Mit dieser Idee bin ich vor einigen Jahren zum damaligen Geschäftsführer der Touristik-GmbH Krummhörn-Greetsiel Ludger Kalkhoff gegangen, ebenfalls passionierter Radfahrer. Er war sofort begeistert und zusammen mit den Mitarbeitern der Touristik-GmbH setzten wir die Idee um und es entstand die erste Krummhörner Kirchturm-Tour. Die Kirchengemeinden sagten alle ihre Mithilfe zu, denn ohne deren Mitarbeit wäre solch eine Tour nicht möglich. Es entstand eine tolle Fahrradtour in enger Zusammenarbeit der Touristik-GmbH  mit den Kirchen und Kirchenmitgliedern. Alle Kirchen haben an dem Tag geöffnet und stellen Getränke, Brötchen etc zur Verfügung. Einige bieten  Führungen und Orgelvorspiele an.

Wie erleben Sie den Tag der Kirchturm-Tour immer am ersten Samstag im September persönlich?

Er ist natürlich mit Arbeit verbunden, aber ich genieße diesen Tag sehr. Es ist schon ein tolles Erlebnis, wenn die vielen Menschen morgens in Jennelt ankommen, der Parkplatz sich füllt und sie sich die Stempelkarte abholen für den Tag. Dann kommen über den Tag verteilt viele Teilnehmer in unsere Kirche, holen sich ihren Stempel, einen Kaffee/Tee und ein Brötchen ab und schlendern dann noch durch die Kirche und die Gruft.

Wenn die Teilnehmer abends zurückkommen von einem Tag voller Erlebnisse und Eindrücke und uns dann erzählen, wie gastfreundlich und nett sie in den einzelnen Kirchen empfangen wurden – das berührt mich schon ganz tief. Anschließend sitzen wir alle beisammen und tauschen uns während der Livemusik von „OHRwurm“ in gemütlicher Runde aus.

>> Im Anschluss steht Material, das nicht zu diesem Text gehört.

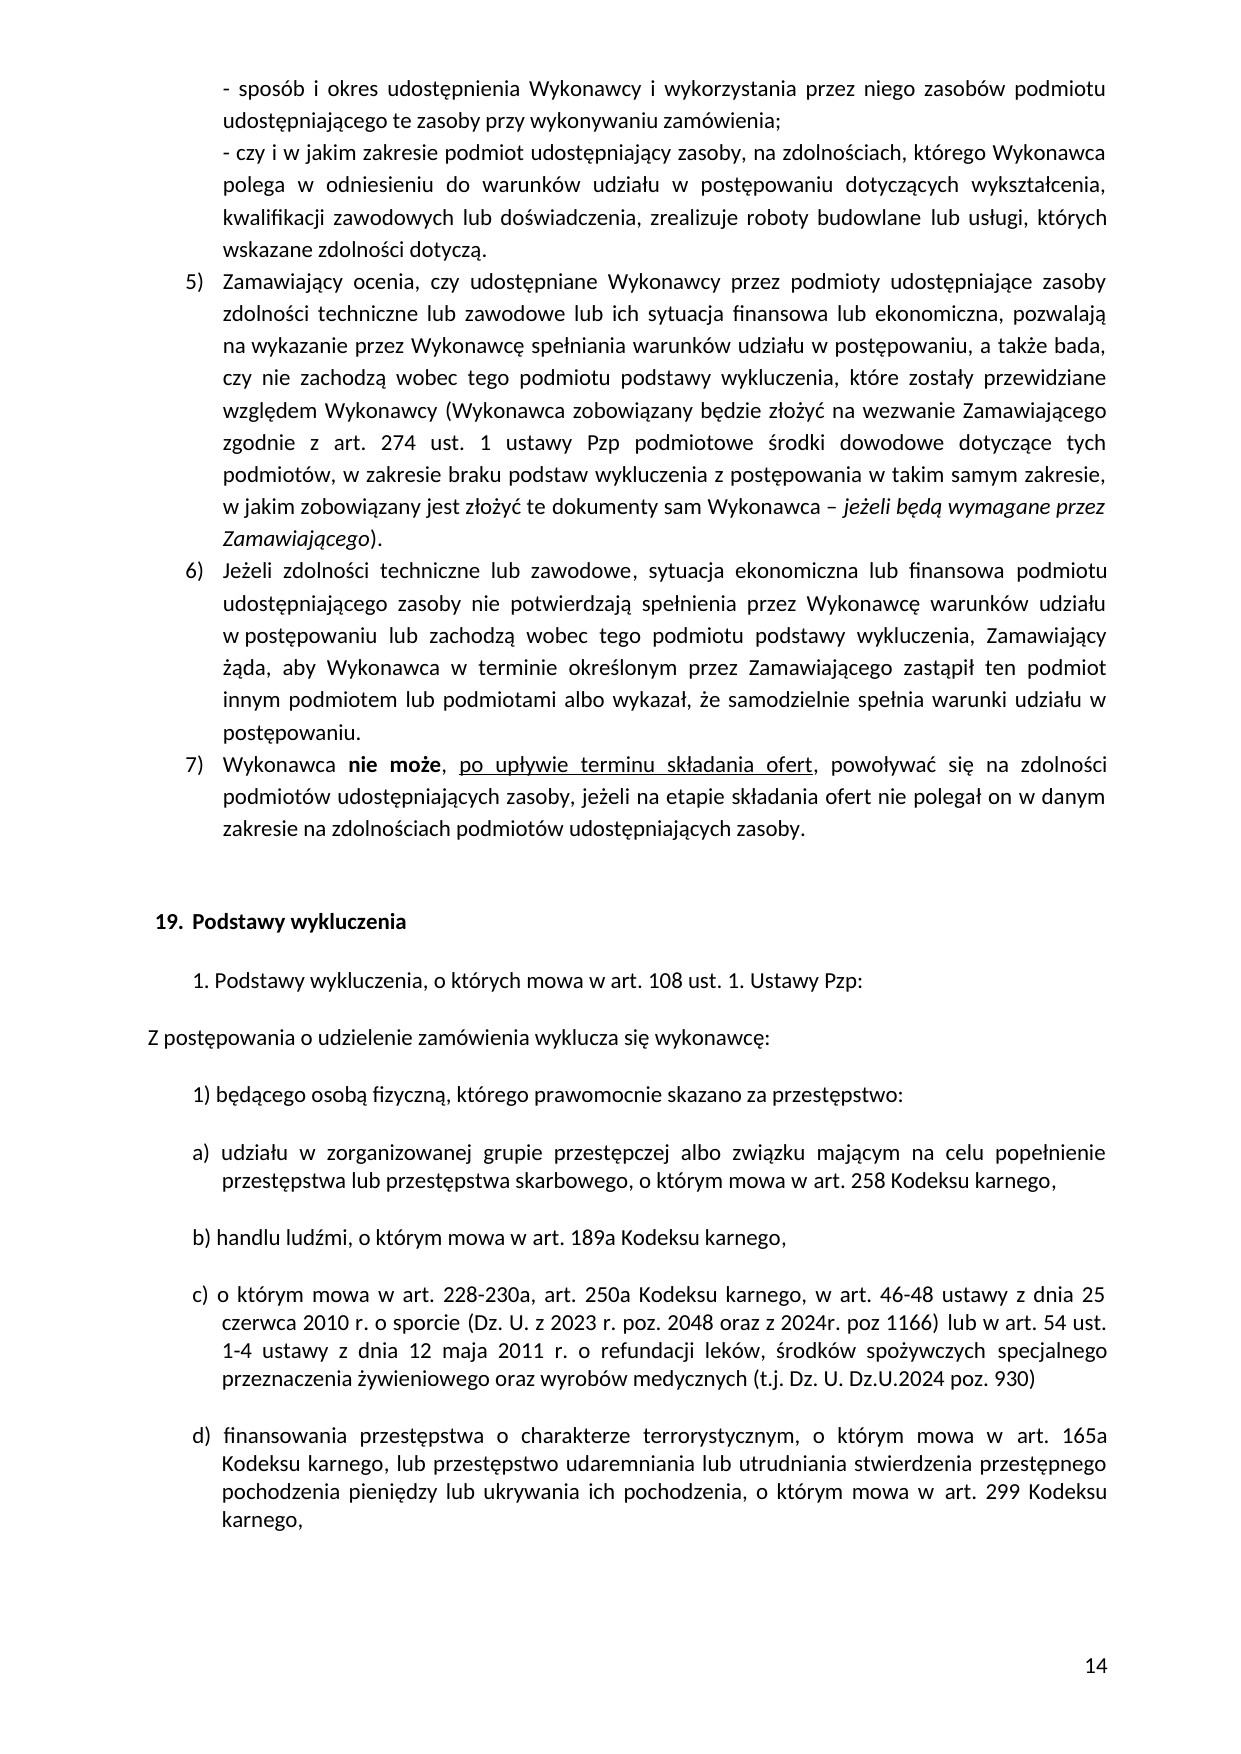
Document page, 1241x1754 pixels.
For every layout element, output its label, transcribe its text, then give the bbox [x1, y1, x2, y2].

Haben Sie noch Ziele für die Zukunft?

Oh ja – ich würde unheimlich gerne einmal in einer Rockband spielen und singen  und gerne wieder mehr mit dem Rad und dem Segelboot, das in Friesland/NL liegt, fahren.

 

Wir bedanken uns für die Zeit und das überaus nette Gespräch und freuen uns auf noch viele gemeinsame Jahre der Zusammenarbeit u.a. mit der Krummhörner Kirchturm-Tour!